Your goal
Among the entries, find the lines with the string "thumb" and copy them.

───── Records to process ─────

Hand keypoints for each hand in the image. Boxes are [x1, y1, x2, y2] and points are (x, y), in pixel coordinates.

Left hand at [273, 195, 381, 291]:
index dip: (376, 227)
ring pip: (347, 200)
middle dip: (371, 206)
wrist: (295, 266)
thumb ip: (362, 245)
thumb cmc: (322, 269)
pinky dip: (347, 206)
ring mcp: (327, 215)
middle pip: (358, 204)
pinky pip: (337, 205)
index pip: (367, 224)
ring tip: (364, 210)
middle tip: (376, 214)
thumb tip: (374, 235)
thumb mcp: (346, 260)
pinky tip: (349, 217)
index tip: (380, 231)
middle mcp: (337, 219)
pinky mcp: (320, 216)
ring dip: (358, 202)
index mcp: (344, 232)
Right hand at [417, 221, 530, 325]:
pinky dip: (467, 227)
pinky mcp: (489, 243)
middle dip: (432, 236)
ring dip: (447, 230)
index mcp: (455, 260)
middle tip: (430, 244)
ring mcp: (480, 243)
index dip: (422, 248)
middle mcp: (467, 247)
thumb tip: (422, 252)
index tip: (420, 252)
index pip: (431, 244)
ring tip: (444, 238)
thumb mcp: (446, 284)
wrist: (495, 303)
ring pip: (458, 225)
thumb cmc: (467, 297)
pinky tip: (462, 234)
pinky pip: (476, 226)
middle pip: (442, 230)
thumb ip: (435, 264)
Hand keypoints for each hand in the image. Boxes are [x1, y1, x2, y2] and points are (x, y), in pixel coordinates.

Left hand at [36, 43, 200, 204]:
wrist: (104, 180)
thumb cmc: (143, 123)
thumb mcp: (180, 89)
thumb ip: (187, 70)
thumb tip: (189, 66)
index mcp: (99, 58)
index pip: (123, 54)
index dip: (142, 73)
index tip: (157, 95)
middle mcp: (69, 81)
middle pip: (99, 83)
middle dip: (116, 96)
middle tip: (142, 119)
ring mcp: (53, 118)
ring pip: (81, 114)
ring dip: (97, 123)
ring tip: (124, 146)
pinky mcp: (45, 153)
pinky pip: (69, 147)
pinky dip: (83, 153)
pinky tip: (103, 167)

─────

Task response
thumb ip: (362, 245)
thumb cmc: (322, 269)
thumb tip: (374, 235)
thumb mcp: (346, 260)
thumb tip: (422, 252)
thumb mcp: (446, 284)
thumb cmc: (467, 297)
thumb ip: (435, 264)
thumb cmc: (143, 123)
thumb mcp: (180, 89)
thumb ip: (187, 70)
thumb tip: (189, 66)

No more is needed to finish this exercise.